Less than a year after joining the fire department Berkman was fired for alleged lack of physical ability, while her performance was consistently in the top tier of every task the fire department had given women. When she had returned to her firehouse on the Lower East Side to collect her belongings, the male firefighters wouldn't speak to her. As she exited in silence, they began clapping.

In 1983 Brenda Berkman and Zaida Gonzalez successfully sued to be reinstated. Judge Sifton's 56-page ruling was highly critical of the Fire Department, which the judge said had failed lamentably to prepare its officers and members for the extraordinary task of integrating women into its previously all-male ranks. While serving as firefighters, the two women were subjected to extensive sexual harassment, the judge said.

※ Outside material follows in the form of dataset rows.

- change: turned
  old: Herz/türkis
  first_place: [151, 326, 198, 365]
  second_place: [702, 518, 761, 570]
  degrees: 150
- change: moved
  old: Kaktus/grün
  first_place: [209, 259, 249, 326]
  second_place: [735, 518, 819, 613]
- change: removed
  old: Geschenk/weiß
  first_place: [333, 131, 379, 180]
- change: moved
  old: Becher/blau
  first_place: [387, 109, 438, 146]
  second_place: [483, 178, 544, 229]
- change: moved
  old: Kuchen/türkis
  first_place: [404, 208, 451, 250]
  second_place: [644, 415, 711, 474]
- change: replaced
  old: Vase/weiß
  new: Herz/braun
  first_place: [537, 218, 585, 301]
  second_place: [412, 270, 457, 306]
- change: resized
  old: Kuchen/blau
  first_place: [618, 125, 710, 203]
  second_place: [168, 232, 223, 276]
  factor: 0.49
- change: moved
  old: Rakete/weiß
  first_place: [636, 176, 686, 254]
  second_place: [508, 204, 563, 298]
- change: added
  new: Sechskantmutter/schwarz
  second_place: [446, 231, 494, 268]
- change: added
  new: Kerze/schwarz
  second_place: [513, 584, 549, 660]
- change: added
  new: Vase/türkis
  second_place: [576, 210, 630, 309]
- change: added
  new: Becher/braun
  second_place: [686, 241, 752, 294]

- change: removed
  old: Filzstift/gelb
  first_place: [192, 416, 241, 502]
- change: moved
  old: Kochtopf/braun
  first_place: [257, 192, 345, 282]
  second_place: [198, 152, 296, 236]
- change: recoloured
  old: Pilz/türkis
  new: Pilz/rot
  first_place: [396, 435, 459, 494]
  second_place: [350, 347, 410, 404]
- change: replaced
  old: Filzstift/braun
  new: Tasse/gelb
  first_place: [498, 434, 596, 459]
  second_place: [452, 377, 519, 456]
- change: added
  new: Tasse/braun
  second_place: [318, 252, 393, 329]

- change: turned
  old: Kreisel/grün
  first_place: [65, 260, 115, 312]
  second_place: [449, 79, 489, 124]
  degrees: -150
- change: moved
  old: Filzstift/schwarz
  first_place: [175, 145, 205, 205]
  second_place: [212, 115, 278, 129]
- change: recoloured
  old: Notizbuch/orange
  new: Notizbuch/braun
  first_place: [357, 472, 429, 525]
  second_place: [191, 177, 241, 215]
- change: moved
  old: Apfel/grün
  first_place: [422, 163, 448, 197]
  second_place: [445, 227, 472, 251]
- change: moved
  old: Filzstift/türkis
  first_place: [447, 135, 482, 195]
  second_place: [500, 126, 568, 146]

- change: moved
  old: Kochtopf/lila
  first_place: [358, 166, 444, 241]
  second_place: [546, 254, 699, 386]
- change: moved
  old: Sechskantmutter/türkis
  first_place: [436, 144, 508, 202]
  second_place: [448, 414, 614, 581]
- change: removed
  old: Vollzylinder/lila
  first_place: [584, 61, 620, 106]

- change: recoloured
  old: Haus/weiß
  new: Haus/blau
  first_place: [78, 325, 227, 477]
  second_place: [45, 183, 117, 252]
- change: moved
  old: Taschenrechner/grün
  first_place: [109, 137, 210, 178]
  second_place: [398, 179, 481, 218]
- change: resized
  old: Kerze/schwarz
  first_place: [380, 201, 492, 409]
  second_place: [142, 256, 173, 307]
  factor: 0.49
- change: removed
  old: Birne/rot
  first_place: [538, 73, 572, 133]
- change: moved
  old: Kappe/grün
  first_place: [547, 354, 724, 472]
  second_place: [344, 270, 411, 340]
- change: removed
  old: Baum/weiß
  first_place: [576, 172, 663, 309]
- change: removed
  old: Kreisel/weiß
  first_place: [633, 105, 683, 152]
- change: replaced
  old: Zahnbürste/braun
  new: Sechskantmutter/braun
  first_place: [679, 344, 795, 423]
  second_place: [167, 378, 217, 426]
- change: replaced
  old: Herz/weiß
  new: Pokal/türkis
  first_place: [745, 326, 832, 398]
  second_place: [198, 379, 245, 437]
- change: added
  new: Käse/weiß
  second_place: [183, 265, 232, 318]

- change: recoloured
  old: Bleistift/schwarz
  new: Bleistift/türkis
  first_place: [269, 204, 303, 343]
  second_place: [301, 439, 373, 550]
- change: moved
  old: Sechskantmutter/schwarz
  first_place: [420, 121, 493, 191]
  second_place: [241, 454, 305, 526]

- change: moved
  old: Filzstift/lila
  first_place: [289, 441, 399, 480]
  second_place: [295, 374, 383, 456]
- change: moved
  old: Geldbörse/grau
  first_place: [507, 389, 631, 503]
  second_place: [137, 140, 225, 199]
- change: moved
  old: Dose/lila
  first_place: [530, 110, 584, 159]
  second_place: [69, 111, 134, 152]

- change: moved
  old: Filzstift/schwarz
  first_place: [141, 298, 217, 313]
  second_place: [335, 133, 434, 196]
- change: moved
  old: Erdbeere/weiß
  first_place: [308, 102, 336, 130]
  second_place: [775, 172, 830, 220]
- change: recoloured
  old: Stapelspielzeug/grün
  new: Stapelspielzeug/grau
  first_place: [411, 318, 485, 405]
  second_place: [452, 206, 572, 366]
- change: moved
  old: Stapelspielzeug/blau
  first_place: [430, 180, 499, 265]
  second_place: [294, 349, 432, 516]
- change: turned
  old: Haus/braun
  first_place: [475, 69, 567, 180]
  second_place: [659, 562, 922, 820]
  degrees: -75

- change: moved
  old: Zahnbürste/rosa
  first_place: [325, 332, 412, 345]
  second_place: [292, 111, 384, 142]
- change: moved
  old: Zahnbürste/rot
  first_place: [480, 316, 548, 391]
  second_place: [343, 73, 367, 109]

Lieutenant Berkman was off duty when the first plane hit the World Trade Center on September 11. She ran to the nearest firehouse and arrived at the site just as the North Tower collapsed. Berkman spent the rest of 9/11 and many weeks following looking for survivors and remains. Most 9/11 accounts reinforced the notion of heroes as men, often referring to firefighters as “firemen’ instead of the gender-neutral term and paid little attention to female workers at the scene. Her push to have women recognized for their contributions eventually led to the production of a video titled “The Women at Ground Zero.” Her experience was also featured in the book Women at Ground Zero: stories of courage and compassion.

She retired in 2006 at the rank of captain.

The struggle of women to join the FDNY, and Berkman's part in it, was featured in a 2006 PBS documentary called Taking The Heat.

Berkman has remained an outspoken advocate for gender equality.

== Awards ==

- Susan B. Anthony Award from the National Organization for Women (1984)
- Revson Fellowship on the Future of the City of New York, from Columbia University (1987-1988)
- New York Women's Foundation Celebrating Women Honoree (2000)
- Distinguished Alumni Award from St. Olaf College (1996)
- Women of Courage Award from the National Organization for Women (2002).
- She was also the first firefighter to be a White House Fellow.

== Artwork ==
Berkman responded to the World Trade Center attacks and in 2011 decided for the first time, to deal with her 9/11 experience in her art. She drew and created the stone lithograph print “2001”, a self-portrait depicting a bent over figure, covering her head and moving away as if under attack from above. In 2012 a self-portrait she created was exhibited at the 9/11 Decade Exhibit at the Westbeth Sculpture Gallery Annex. The series of stone lithograph images she drew and printed over three years (2015-2017) is titled “Thirty-Six Views of One World Trade Center." “Thirty-six Views” documents both the rebuilding and the memories of the World Trade Center site. The entire series was acquired by the National September 11 Memorial & Museum permanent collection, St. Olaf College (MN) and a private collector. The 36th print, the only one with color, depicts the two blue lights beamed from Ground Zero annually on 9/11.